> [Task requirements] Below, starting with the line that contains "At how many categories does at least one series exceed 137?" and going on through the end of the data, lay out each line as a numbered list, omitting blank lines.

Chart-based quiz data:
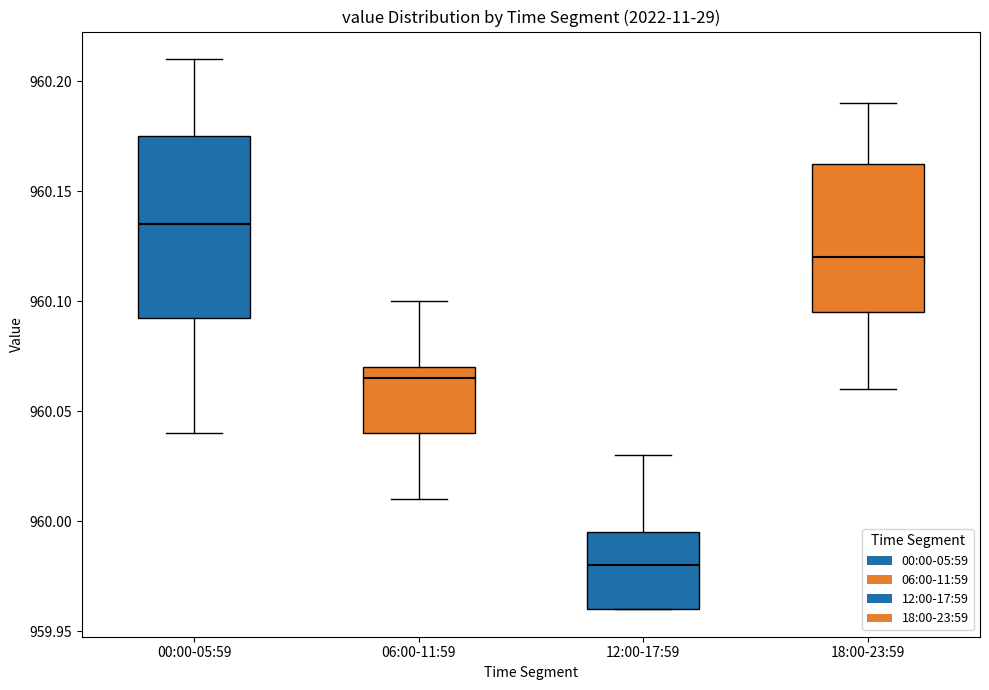

Reading left to right, transcribe this box plot: for each box, give where its median line is, the range the box spans, and where its two whiskers end, as read against the y-axis. The values are not printed on the chart, so give them approximately, as read against the axis.

00:00-05:59: median 960.135, box 960.095 to 960.175, whiskers 960.040 to 960.210
06:00-11:59: median 960.065, box 960.040 to 960.070, whiskers 960.010 to 960.100
12:00-17:59: median 959.980, box 959.960 to 959.995, whiskers 959.960 to 960.030
18:00-23:59: median 960.120, box 960.095 to 960.165, whiskers 960.060 to 960.190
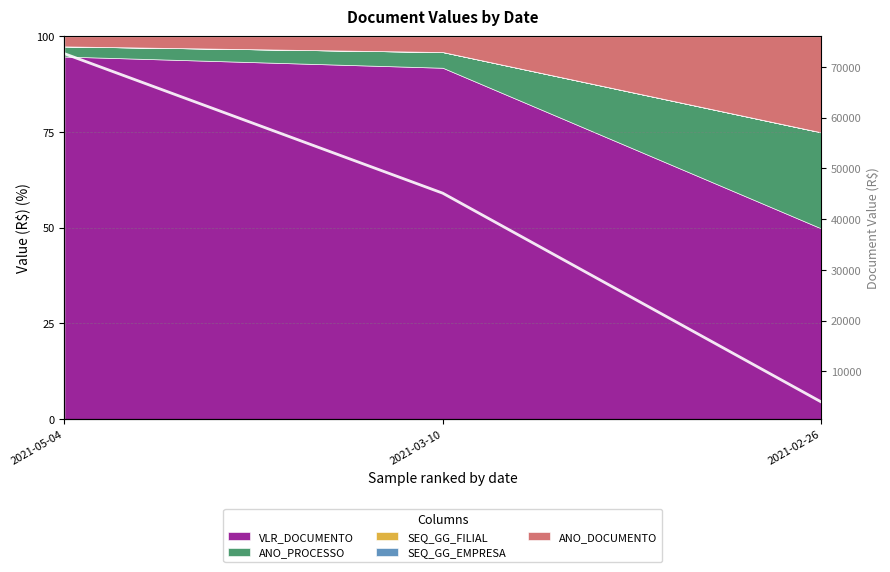

What is the ratio of the value at 2021-03-10 to the value at 2021-02-26?

11.2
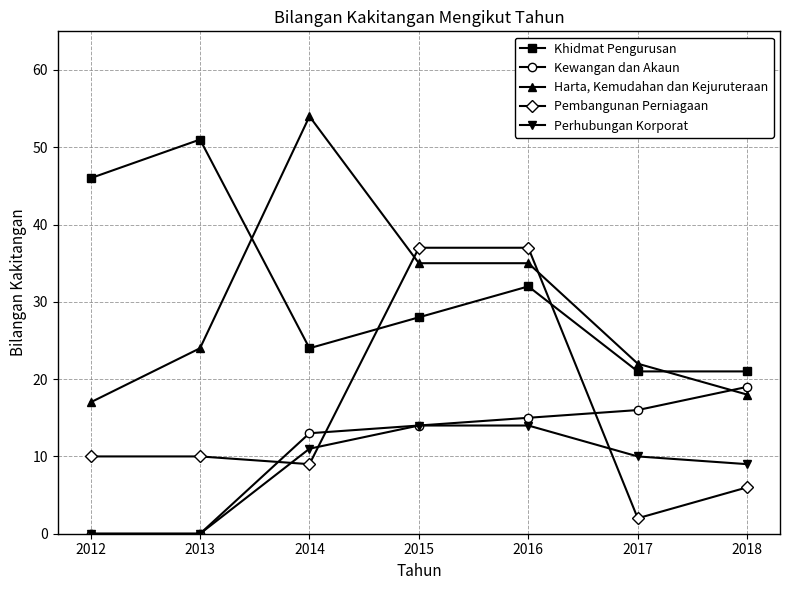

At how many categories does at least one series exceed 31?

5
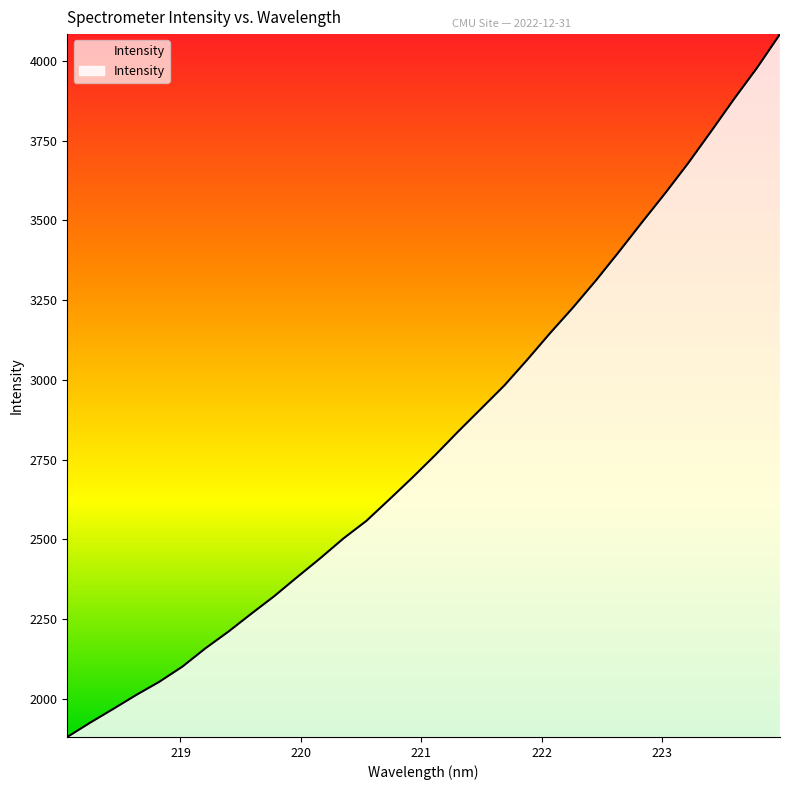

What is the greatest value displayed?

4083.4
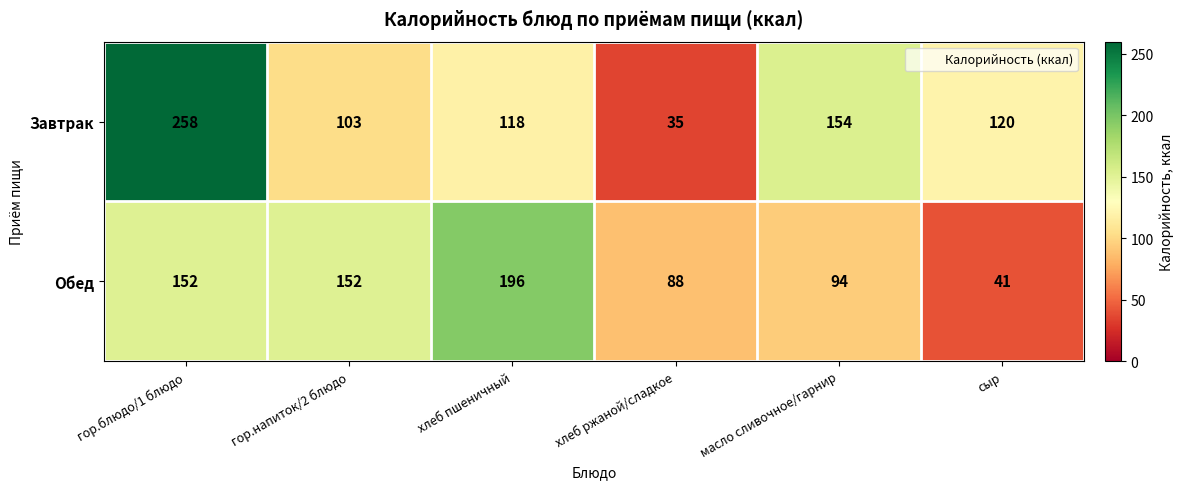

At how many categories does at least one series exceed 137?

4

> [Expected output]
1. At how many categories does at least one series exceed 137?
2. 4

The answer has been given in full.